From the data below, set down exactly the lines between the one holding "Robert Helps was" and the one holding "Page 1 of 3", inclusive, and no others.

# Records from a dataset
Start of Block

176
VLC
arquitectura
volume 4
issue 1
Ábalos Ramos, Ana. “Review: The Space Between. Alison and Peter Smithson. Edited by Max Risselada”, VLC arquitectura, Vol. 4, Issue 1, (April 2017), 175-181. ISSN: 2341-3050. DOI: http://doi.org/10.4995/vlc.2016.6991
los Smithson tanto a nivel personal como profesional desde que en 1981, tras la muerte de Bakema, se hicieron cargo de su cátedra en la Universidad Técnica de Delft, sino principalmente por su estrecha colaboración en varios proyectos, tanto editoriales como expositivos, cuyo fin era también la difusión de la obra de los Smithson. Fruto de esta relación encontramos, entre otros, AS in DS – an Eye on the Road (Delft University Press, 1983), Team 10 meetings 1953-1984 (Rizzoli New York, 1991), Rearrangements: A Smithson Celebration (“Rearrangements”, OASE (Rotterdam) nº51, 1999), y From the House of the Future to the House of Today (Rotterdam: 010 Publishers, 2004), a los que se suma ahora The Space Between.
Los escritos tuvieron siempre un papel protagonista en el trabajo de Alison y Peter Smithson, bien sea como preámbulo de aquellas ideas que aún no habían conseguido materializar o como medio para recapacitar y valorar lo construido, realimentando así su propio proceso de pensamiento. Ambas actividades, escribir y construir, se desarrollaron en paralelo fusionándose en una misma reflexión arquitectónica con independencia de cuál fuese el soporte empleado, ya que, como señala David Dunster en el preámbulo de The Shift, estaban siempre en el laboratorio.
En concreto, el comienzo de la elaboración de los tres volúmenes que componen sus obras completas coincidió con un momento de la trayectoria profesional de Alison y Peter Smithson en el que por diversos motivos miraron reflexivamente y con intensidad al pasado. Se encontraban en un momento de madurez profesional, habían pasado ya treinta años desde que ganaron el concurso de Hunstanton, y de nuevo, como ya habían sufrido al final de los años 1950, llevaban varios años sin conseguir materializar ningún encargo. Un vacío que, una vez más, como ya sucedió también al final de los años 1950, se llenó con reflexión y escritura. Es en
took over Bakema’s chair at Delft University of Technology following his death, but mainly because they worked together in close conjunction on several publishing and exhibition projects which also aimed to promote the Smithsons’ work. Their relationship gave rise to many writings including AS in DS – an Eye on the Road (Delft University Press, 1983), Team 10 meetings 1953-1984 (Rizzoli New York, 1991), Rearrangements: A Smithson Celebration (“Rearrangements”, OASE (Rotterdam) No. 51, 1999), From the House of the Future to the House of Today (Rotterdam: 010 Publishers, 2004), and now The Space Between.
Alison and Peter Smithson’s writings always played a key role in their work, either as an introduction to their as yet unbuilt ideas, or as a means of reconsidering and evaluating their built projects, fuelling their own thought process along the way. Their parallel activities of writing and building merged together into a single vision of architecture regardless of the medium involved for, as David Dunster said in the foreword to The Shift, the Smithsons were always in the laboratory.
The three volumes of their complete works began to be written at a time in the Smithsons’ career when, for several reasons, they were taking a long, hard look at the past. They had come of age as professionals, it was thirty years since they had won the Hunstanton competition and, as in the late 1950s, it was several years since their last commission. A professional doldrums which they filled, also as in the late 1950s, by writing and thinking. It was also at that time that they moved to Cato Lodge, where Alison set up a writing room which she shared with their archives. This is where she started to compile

End of Block
Start of Block

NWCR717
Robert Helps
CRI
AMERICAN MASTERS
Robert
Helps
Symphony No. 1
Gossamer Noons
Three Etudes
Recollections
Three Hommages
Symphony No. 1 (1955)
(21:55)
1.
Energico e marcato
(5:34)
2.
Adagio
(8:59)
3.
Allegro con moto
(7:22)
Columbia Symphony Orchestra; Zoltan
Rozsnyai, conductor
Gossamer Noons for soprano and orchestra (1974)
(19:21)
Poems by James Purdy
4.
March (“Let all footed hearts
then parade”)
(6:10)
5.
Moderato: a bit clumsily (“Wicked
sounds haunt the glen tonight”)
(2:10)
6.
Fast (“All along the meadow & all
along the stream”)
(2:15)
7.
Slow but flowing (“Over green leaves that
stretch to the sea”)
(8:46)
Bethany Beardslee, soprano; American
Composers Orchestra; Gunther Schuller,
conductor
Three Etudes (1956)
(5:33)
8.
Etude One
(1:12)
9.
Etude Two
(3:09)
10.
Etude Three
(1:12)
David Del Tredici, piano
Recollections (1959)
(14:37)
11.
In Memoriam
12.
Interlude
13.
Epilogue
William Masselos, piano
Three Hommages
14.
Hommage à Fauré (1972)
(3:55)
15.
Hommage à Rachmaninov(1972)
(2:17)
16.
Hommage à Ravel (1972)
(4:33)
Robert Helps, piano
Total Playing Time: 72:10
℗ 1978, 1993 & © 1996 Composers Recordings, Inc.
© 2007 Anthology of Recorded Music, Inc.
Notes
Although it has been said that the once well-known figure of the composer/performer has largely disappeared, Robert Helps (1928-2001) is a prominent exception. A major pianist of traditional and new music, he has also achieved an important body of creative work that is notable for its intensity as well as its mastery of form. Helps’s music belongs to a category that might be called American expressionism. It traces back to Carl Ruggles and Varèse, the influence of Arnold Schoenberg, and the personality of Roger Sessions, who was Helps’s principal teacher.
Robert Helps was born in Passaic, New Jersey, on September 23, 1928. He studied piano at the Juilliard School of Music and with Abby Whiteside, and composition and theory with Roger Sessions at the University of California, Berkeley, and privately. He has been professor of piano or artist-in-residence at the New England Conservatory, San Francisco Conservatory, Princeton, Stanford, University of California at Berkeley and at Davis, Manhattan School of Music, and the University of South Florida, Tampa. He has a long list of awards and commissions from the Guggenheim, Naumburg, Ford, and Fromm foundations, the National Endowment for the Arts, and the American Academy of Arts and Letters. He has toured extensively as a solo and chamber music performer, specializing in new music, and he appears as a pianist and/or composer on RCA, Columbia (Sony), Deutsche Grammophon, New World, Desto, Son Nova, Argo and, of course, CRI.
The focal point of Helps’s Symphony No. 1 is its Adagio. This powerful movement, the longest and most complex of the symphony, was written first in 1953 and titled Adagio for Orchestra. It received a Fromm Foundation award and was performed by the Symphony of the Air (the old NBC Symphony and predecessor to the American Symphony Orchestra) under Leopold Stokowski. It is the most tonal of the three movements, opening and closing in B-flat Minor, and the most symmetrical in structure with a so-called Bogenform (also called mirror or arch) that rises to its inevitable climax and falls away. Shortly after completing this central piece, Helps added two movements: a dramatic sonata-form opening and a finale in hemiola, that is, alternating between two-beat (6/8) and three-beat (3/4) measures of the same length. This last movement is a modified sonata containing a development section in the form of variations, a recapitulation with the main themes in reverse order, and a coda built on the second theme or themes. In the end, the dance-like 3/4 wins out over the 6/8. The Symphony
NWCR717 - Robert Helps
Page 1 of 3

End of Block

# Solution
Robert Helps was born in Passaic, New Jersey, on September 23, 1928. He studied piano at the Juilliard School of Music and with Abby Whiteside, and composition and theory with Roger Sessions at the University of California, Berkeley, and privately. He has been professor of piano or artist-in-residence at the New England Conservatory, San Francisco Conservatory, Princeton, Stanford, University of California at Berkeley and at Davis, Manhattan School of Music, and the University of South Florida, Tampa. He has a long list of awards and commissions from the Guggenheim, Naumburg, Ford, and Fromm foundations, the National Endowment for the Arts, and the American Academy of Arts and Letters. He has toured extensively as a solo and chamber music performer, specializing in new music, and he appears as a pianist and/or composer on RCA, Columbia (Sony), Deutsche Grammophon, New World, Desto, Son Nova, Argo and, of course, CRI.
The focal point of Helps’s Symphony No. 1 is its Adagio. This powerful movement, the longest and most complex of the symphony, was written first in 1953 and titled Adagio for Orchestra. It received a Fromm Foundation award and was performed by the Symphony of the Air (the old NBC Symphony and predecessor to the American Symphony Orchestra) under Leopold Stokowski. It is the most tonal of the three movements, opening and closing in B-flat Minor, and the most symmetrical in structure with a so-called Bogenform (also called mirror or arch) that rises to its inevitable climax and falls away. Shortly after completing this central piece, Helps added two movements: a dramatic sonata-form opening and a finale in hemiola, that is, alternating between two-beat (6/8) and three-beat (3/4) measures of the same length. This last movement is a modified sonata containing a development section in the form of variations, a recapitulation with the main themes in reverse order, and a coda built on the second theme or themes. In the end, the dance-like 3/4 wins out over the 6/8. The Symphony
NWCR717 - Robert Helps
Page 1 of 3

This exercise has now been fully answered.